• _Document text_:
%%

New & Forthcoming Bird Books - A chronological list of the most important world
bird books published since 2007 or scheduled to be released in the next few
years. Please submit any additions or corrections.

Blue-throated Barbet Psilopogon asiaticus trip report in peninsular Thailand by
Dave Sargeant -- a bird that has been seen by very few people.

Gurney's Pitta Pitta gurneyi down to one bird in Thailand, thanks to no
protection of habitat or birds after rediscovery in 1986. All habitat in Burma
to be cleared soon for oil palm plantations.


SPIX'S MACAW REAPPEARS AT CURAÇÁ, BA, BRAZIL

Sixteen years after the last known wild Spix's Macaw Cyanopsitta spixii was last
observed in degraded forest east of Curaçá, Bahia, Brazil, a Spix's Macaw has
again been seen in the vicinity, with identification confirmed by a video and
audio recording. BirdLife, 24 June 2016. The origin of the bird is unknown, with
speculation that it may be a released captive bird, or the bird seen throughout
the 1990s that disappeared in 2000 (which would be my bet).  

I went to see the last known bird in 1994 with Dave Sargeant and Rod McCann. We
were fortunate that IBAMA gave us a permit to go look for the bird, and that
Marco da Ré, who was in charge of the Spix's conservation project, was able to
locate the bird for us on the third day of searching for it. Habitat restoration
projects were well underway at Curaçá, including anti-goat fencing and the
planting of native trees. Because of incredible goat overgrazing, unfenced
seedlings rarely survived. By now, the habitat must be significantly better in
places where goats have been excluded.

If IBAMA will give you a permit to look for the bird now being observed, the
people of Curaçá and the hotel and restaurant undoubtedly will be thrilled once
again to welcome birders to the pleasant town near the Rio São Francisco. At the
praça on Friday night, Marco introduced us the "cowboys of the Spix's Macaw".

%%

• _Data shown_:

%%

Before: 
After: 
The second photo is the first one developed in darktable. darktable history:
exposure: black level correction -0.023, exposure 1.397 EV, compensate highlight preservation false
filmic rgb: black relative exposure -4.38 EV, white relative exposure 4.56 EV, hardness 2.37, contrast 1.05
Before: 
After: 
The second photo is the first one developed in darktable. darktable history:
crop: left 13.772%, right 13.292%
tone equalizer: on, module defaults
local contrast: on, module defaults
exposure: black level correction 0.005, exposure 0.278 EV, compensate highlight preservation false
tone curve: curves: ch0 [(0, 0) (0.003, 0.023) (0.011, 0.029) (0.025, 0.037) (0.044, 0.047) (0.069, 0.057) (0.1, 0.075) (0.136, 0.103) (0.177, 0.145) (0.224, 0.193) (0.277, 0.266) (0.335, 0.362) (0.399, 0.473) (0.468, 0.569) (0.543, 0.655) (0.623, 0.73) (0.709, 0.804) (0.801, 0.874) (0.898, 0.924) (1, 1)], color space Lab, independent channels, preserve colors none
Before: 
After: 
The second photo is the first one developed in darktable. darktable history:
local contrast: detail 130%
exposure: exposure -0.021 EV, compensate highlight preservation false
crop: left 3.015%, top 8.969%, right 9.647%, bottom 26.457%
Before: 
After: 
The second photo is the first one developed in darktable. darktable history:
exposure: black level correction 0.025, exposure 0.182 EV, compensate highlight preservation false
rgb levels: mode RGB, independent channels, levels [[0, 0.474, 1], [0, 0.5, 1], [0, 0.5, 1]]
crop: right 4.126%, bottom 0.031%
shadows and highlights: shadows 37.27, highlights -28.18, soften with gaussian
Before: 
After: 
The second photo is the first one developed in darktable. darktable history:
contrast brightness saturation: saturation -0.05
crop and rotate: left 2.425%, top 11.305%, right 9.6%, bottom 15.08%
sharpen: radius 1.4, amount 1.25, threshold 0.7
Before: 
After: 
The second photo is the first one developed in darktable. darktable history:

%%

In the bird news text, quote the passage word for word, beginning at the words "New & Forthcoming" and stopping after "additions or corrections.". Nothing in the rows matters for what comes next.

New & Forthcoming Bird Books - A chronological list of the most important world
bird books published since 2007 or scheduled to be released in the next few
years. Please submit any additions or corrections.